Building Community
Belonging from Day One: How New Groups Grow Together
Belonging in newly formed groups does not emerge spontaneously but through identifiable mechanisms documented by the Creating a Culture of Care study (2024) in a primary-school context. Three processes work together: being seen, participation, and norm formation.
How Does Belonging Develop?
Belonging in newly formed groups does not arise spontaneously but through identifiable mechanisms documented by the Creating a Culture of Care study (2024) in a primary-school context. Three processes work together: being seen, participation experience, and norm formation.
Being seen. People feel they belong when others perceive them specifically — not as an interchangeable group member but as an individual with a name, a story, and feelings. Circle routines enforce this structurally: every person is addressed directly and given speaking time. A first-grader wrote: “I like circle time because we get to hear each other’s stories.” Hearing one another’s stories simultaneously generates appreciation of one’s own.
Mechanism 1: Being Seen
Participation experience. Belonging comes from doing, not merely from being present. Those who actively contribute — with words, gestures, actions — internalise themselves as part of the group. Even small contributions matter: students who initially held back spoke up later. Researchers described this progression as a “growing sense of agency.” Shy individuals open up slowly, but they do open up.
Norm formation. A group creates its own rules — how to speak to whom, who may say what, how to respond to mistakes. These norms must be made explicit early; otherwise, informal hierarchies emerge that hinder belonging. Shared norms become a kind of invisible membership card: if you live by them, you belong.
Mechanism 2: Participating
Additional accelerators include shared symbols, rituals, and role-modelling by leaders. Teachers who open up (“I was angry yesterday too, because…”) signal: the whole person belongs here, not just the role.
The time horizon matters: belonging does not emerge in a single session. The study observed its growth over several months.
Mechanism 3: Forming Norms
Theoretically, the concept draws on Maslow (the need for belonging) and Baumeister & Leary (1995 — the “belongingness hypothesis”). Seligman’s PERMA model names “Relationships” as one of five well-being elements. The CDC (2023) cites documented positive effects of school belonging: better academic performance, attendance, and mental health.
Not every group can generate belonging for every person. Individuals with a trauma history may need more time or different conditions. Highly diverse groups face greater challenges than homogeneous ones (which does not mean diversity is harmful — it requires more active integration work). Forced “belonging management” can also backfire: people compelled to belong often feel less, not more. Voluntariness remains essential.
Time Frame: Months, Not Minutes
The current state of research on this aspect is summarised below.
Community starts with an invitation
Strong communities don’t happen by accident — they need people who take the first step. Fraily helps you stay in touch regularly and build genuine connections.
Frequently Asked Questions
- How does belonging develop in a new group?
- The time horizon matters: belonging does not emerge in a single session.

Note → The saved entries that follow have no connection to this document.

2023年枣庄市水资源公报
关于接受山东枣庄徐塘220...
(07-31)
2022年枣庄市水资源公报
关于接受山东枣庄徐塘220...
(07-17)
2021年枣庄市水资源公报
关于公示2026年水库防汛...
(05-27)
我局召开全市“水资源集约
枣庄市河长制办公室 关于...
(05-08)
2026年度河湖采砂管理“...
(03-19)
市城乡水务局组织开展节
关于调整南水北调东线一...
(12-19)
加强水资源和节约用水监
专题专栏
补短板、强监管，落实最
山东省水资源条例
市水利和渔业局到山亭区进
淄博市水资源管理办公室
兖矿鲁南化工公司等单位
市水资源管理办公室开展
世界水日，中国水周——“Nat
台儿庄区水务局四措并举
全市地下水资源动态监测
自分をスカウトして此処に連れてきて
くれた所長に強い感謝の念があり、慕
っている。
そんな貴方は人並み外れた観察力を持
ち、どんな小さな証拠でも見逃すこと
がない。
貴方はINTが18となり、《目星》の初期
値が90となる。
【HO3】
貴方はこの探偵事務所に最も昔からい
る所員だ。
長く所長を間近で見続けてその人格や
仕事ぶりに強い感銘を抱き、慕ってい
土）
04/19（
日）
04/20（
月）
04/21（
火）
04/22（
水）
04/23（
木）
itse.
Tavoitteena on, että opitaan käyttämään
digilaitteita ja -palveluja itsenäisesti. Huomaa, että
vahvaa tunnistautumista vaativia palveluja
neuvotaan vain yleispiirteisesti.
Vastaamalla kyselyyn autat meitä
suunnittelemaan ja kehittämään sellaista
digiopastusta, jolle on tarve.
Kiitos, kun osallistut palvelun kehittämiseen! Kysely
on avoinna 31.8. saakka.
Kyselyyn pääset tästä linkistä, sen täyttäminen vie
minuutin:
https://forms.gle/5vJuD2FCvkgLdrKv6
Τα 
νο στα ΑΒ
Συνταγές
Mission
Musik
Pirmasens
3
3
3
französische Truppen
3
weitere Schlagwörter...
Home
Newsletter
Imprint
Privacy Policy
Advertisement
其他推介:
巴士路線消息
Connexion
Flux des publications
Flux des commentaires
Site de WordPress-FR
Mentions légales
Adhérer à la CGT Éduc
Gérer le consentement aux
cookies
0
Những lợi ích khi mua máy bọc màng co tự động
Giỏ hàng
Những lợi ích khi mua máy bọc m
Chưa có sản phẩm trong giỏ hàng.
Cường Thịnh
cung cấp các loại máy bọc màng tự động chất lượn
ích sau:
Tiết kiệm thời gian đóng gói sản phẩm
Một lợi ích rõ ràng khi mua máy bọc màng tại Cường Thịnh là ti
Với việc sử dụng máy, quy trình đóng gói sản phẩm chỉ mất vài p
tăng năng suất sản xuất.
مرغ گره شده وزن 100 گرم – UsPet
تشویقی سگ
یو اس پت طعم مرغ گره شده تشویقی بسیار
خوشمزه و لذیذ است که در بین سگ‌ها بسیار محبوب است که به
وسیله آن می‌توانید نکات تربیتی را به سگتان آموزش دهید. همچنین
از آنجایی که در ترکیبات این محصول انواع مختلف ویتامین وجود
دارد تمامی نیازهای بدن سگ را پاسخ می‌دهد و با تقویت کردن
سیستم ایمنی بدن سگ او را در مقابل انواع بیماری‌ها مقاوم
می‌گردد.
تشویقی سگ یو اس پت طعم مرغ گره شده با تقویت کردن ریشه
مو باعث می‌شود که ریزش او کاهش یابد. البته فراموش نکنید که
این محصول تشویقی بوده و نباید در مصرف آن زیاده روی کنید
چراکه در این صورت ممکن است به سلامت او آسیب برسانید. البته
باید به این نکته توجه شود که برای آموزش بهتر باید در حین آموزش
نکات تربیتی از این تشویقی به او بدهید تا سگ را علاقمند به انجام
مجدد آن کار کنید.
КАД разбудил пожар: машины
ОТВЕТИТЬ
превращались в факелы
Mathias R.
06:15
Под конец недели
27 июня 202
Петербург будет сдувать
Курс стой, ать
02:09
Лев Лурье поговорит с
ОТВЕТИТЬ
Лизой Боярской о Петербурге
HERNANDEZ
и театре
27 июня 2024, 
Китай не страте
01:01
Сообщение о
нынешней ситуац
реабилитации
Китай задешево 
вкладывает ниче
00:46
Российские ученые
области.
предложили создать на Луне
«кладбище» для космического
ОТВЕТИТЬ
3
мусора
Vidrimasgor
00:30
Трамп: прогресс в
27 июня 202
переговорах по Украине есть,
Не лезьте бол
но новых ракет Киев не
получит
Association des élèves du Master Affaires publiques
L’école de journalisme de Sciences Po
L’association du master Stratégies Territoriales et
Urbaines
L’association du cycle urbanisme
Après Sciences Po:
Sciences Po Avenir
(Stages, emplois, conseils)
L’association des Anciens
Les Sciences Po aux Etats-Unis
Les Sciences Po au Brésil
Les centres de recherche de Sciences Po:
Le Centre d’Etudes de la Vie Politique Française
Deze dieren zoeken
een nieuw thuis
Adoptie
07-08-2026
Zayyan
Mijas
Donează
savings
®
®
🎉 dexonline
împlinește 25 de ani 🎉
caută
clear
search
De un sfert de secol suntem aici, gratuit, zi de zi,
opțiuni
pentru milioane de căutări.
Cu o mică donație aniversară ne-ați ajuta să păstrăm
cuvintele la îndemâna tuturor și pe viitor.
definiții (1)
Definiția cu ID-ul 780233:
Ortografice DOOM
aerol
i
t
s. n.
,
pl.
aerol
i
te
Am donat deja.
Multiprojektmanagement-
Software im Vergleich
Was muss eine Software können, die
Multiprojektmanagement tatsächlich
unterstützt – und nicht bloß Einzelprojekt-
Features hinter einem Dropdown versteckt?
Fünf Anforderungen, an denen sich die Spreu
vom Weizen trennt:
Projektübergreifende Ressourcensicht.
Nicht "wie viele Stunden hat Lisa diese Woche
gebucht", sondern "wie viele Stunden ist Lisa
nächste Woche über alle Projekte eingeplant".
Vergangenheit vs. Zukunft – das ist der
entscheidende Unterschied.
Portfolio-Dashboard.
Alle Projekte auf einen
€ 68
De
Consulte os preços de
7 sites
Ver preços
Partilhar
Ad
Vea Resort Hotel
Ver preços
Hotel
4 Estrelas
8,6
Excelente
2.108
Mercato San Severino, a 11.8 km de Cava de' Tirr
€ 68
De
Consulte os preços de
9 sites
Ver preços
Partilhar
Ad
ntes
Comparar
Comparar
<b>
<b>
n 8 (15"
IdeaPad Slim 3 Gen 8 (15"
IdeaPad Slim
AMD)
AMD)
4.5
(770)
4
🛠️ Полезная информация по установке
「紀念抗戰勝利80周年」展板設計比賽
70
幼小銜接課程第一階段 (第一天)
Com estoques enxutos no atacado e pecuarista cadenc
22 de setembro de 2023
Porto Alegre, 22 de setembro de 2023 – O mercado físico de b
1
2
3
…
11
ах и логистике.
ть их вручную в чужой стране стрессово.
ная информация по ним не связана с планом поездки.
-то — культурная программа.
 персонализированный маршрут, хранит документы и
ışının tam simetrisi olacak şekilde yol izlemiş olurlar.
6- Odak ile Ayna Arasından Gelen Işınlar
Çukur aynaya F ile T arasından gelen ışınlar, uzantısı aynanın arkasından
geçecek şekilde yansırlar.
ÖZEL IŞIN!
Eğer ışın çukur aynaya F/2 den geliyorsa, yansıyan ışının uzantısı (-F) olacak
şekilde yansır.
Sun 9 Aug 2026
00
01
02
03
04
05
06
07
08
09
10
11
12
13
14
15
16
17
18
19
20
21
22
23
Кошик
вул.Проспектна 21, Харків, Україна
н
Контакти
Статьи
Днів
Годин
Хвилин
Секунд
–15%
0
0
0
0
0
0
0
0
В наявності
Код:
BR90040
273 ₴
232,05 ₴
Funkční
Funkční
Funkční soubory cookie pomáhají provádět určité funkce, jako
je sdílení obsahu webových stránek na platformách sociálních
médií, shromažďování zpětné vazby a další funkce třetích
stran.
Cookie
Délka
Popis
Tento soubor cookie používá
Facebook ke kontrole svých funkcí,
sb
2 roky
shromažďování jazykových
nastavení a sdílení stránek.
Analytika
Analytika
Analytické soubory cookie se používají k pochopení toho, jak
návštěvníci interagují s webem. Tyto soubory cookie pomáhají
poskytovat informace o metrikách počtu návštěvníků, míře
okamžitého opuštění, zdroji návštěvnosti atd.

The study observed its growth over several months.
- How long does it take to feel you belong?
- Belonging in newly formed groups does not arise spontaneously but through identifiable mechanisms documented by the Creating a Culture of Care study (2024) in a primary-school context. Three processes work together: being seen, participation experience, and norm formation.
- What can you actively do?
- Not every group can generate belonging for every person. Individuals with a trauma history may need more time or different conditions.
- Can belonging be forced?
- Participation experience. Belonging comes from doing, not just from being present. Those who actively contribute — with words, gestures, actions — internalise themselves as part of the group. Even small contributions matter: students who initially held back spoke up later.
Sources
- Creating a Culture of Care (2024). Dissertation.
- Seligman PERMA-Modell.
- CDC (2023). Creating a Culture of Care, 2024.
- Creating a Culture of Care (2024).